OBJECTIVE A -
Quote the rugby match report from "What a contrast" to "in this game.".
OBJECTIVE B -
Do these statements agree with the rugby match report? For each, answer yes or no and quote the words of the report that decide it. (i) England have brought in the coach who ran the blitz defence for the Bokke. (ii) The blitz defence worked every time. (iii) The writer has seen other games with as many charged-down kicks as this one.
OBJECTIVE C -
What comes next in the rugby match report? Write the text that follows its last sentence.

SELECTION -
%%
What a contrast this was to the earlier game.

The overwhelming impression has to be chaos. England are aiming to change to run a blitz defence, and have imported the coach that ran it for the Bokke to teach them how. You could see it working, sometimes, when Scottish players would suddenly jink back inside because their pass was cut off, or pressure from a blitzing defender caused a handling error. However, it failed too often, and players created space, got the ball outside, kicked over it or jinked inside and then stormed through an empty area for large gains, with support flooding through. Adding to the impression of chaos, I don’t think I’ve ever seen a game with as many charged down kicks as we saw in this game.
%%
(Dataset entries)
%%
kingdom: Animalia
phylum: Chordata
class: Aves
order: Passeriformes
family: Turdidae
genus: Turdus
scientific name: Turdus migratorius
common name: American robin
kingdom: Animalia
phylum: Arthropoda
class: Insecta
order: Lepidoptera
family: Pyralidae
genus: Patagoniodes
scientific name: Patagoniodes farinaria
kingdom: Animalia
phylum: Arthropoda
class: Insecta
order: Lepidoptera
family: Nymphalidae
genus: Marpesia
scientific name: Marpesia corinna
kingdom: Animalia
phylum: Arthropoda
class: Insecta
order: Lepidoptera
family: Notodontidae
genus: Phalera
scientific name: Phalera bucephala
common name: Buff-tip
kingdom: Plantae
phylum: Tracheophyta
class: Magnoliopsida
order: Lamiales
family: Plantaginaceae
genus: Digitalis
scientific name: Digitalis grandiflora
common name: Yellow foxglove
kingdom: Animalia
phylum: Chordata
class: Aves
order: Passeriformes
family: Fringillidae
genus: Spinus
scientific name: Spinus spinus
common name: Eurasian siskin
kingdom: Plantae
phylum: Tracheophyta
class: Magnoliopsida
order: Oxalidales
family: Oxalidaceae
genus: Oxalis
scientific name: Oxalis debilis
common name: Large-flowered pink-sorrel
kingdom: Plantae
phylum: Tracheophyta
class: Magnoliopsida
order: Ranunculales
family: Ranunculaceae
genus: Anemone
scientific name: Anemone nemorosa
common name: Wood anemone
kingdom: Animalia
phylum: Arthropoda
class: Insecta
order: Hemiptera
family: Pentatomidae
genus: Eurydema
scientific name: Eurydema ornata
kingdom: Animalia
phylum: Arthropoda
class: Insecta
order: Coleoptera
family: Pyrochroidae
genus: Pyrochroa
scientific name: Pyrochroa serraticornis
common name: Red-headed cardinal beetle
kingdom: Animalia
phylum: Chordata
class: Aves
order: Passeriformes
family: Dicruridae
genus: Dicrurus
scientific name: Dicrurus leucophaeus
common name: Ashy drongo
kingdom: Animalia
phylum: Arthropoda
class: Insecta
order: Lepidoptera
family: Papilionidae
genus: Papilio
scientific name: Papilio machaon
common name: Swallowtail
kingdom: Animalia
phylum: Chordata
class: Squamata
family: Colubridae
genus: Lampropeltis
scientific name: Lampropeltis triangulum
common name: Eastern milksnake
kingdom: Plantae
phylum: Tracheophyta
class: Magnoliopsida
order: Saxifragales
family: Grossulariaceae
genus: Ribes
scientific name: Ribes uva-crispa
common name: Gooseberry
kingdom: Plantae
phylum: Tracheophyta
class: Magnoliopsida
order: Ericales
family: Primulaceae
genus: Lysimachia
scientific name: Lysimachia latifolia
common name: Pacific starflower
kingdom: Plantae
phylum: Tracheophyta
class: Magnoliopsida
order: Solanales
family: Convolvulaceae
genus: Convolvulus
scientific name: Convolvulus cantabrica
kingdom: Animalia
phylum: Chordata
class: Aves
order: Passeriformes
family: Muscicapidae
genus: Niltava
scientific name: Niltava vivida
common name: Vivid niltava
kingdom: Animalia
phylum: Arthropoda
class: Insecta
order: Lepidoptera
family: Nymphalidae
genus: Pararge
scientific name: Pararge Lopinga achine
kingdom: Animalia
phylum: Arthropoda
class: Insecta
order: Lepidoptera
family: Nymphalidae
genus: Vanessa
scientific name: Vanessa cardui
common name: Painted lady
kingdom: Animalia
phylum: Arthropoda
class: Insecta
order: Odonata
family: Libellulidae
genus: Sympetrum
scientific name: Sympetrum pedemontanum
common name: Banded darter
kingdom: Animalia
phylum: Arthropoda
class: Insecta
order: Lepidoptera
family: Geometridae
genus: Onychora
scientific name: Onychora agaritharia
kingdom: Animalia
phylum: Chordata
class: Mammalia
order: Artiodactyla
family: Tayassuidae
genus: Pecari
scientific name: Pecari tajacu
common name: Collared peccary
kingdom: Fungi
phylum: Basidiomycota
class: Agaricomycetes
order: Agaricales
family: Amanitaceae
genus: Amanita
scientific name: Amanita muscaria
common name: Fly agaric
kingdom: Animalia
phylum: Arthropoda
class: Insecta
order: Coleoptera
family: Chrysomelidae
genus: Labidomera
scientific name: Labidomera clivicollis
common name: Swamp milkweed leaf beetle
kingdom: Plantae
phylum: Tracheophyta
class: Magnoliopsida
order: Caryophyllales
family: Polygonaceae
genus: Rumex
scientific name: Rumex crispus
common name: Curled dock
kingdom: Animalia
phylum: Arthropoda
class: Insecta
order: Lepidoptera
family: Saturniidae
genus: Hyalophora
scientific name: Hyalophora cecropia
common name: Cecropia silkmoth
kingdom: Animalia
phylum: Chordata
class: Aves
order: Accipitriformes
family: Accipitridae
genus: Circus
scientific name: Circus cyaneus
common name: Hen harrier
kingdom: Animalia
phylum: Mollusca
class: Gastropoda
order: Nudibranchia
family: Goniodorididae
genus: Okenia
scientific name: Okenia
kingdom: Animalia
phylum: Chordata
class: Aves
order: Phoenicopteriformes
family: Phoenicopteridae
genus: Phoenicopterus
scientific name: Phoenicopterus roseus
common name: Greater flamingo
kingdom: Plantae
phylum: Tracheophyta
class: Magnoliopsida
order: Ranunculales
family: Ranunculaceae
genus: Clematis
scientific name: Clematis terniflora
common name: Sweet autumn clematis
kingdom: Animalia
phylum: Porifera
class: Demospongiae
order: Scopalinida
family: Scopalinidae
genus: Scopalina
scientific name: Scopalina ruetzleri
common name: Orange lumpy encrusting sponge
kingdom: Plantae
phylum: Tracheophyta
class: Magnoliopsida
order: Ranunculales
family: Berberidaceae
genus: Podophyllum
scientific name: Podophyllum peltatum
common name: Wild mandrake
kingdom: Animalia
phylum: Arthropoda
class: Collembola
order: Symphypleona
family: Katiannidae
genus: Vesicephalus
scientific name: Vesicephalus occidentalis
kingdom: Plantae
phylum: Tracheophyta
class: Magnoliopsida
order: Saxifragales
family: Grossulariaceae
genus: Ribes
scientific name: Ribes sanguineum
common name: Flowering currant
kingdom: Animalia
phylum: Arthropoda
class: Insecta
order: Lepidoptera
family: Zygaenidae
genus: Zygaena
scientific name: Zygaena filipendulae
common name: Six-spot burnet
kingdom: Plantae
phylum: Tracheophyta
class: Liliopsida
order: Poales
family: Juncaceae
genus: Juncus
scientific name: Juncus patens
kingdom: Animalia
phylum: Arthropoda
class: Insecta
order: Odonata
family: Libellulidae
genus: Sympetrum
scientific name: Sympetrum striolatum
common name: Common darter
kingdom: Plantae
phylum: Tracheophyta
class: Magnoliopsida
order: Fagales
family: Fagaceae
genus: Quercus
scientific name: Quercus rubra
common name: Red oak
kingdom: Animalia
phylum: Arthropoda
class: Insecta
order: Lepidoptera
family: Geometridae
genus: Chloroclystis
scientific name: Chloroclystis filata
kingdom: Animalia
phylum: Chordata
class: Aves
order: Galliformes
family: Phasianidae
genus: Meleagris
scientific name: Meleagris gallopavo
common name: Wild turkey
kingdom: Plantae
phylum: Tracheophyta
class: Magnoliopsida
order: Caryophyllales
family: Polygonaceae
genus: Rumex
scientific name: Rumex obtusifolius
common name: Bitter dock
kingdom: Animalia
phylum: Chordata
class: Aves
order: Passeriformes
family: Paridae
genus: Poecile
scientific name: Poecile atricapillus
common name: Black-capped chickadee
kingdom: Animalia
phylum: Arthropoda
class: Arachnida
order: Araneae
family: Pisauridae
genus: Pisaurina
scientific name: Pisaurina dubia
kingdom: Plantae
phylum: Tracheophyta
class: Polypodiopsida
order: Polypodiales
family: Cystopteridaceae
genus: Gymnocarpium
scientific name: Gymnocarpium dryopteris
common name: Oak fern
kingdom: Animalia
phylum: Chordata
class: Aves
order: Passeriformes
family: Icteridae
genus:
%%
RIGHT ANSWER A -
What a contrast this was to the earlier game.

The overwhelming impression has to be chaos. England are aiming to change to run a blitz defence, and have imported the coach that ran it for the Bokke to teach them how. You could see it working, sometimes, when Scottish players would suddenly jink back inside because their pass was cut off, or pressure from a blitzing defender caused a handling error. However, it failed too often, and players created space, got the ball outside, kicked over it or jinked inside and then stormed through an empty area for large gains, with support flooding through. Adding to the impression of chaos, I don’t think I’ve ever seen a game with as many charged down kicks as we saw in this game.

RIGHT ANSWER B -
(i) Yes: "have imported the coach that ran it for the Bokke to teach them how"
(ii) No: "However, it failed too often"
(iii) No: "I don’t think I’ve ever seen a game with as many charged down kicks as we saw in this game."

RIGHT ANSWER C -
England’s handling in attack was equally suspect, there was a knock on that led to a VDM try that came because Furbank was trying to catch a pass behind his head. Ollie Lawrence threw a lovely pass to a winger in a wide channel, sadly he was well inside the 15m line. Those are the most egregious I remember but there were plenty of others. That helped add to the sense of chaos. Furbank hardly gets any game time, Lawrence is both returning from injury and playing out of his club position. I’m not particularly blaming them, just highlighting the sort of sloppy skills we saw.

The headline might be van der Merwe’s hat trick, but for his first two tries Scotland took turnover ball and made a total of three passes then watched him run it in. The third had hardly any more touches on the ball, and VDM literally didn’t break stride as he ran on to a kick from Russell and ran in to the corner.

England have papered over the cracks with their victories over Italy and Wales, where they eventually came from behind thanks to old heads on the bench, but a somewhat better Scotland exposed them for all to see.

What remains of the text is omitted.